Common issues such as limited purchase options and shortages of products were reported in some dispensaries. One individual tried to buy flower at two dispensaries before finding one that was not sold out. Technical issues with the state tracking system also caused delays. 

Most of the open dispensaries in Illinois were previously exclusively medical dispensaries that are keeping products for patients in reserve despite the great adult-use demand.

Individuals from out-of-state visited Illinois yesterday with the sole purpose of buying legal cannabis. While it is legal to do so, it still remains illegal to take it across state lines. This is a holdover from federal prohibition that remains even if you are traveling between two legal states.

Progress on Social Justice in Illinois

Social justice advocates meanwhile want errors of the War on Drugs to be addressed and were getting their wish.

Pritzker began the process of pardoning 11,017 individuals convicted of small amounts of cannabis possession up to 30 grams on December 31st. 

“Illinois is putting equity first, clearing thousands of convictions and giving individuals & their families a new lease on life,” Pritzker declared regarding the pardons.

One of the criticisms of the states that legalized cannabis early was the lack of social equity provisions built into their laws.

“Illinois is going where no other state has before, admitting the unjust errors of the war on drugs and giving so many Illinoisans greater opportunities to build good lives for themselves and the people they love,” Stratton said.

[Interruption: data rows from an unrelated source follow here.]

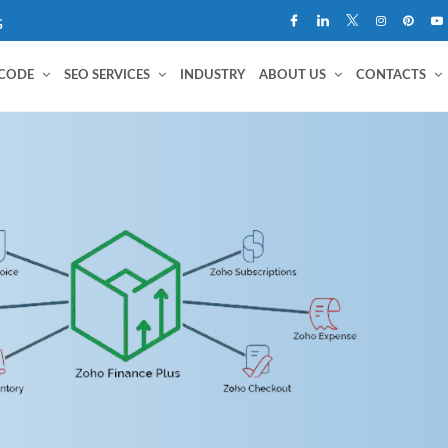
G
 CODE
SEO SERVICES
INDUSTRY
ABOUT US
CONTACTS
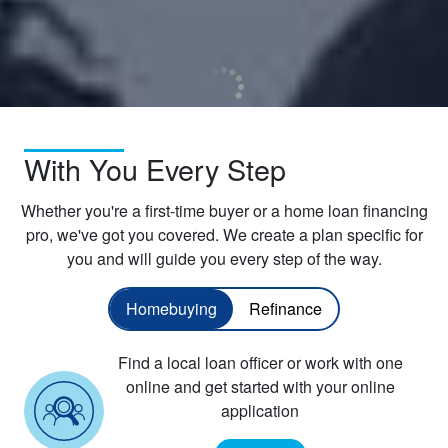
With You Every Step
Whether you're a first-time buyer or a home loan financing
pro, we've got you covered. We create a plan specific for
you and will guide you every step of the way.
Homebuying
Refinance
Find a local loan officer or work with one
online and get started with your online
application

She added that thousands more will be pardoned in the near future.

Illinois sought to include social justice provisions in its legalization bill to address the evil of the drug war.

“Our Restore, Reinvest and Renew program will direct 25 percent of the state’s cannabis revenue right back into the communities hit the hardest by decades of over-policing, disinvestment, disenfranchisement, and violence,” Stratton added. “In that effort, we’re lifting up the voices of the people who actually live in these neighborhoods, who know these blocks and exactly where our dollars will make a real difference.”

Illinois was the 11th state to fully legalize adult-use cannabis. And while it was only one to do so in 2019 despite great efforts in New Jersey and New York, 2020 will likely see more cannabis ballot initiatives be voted on.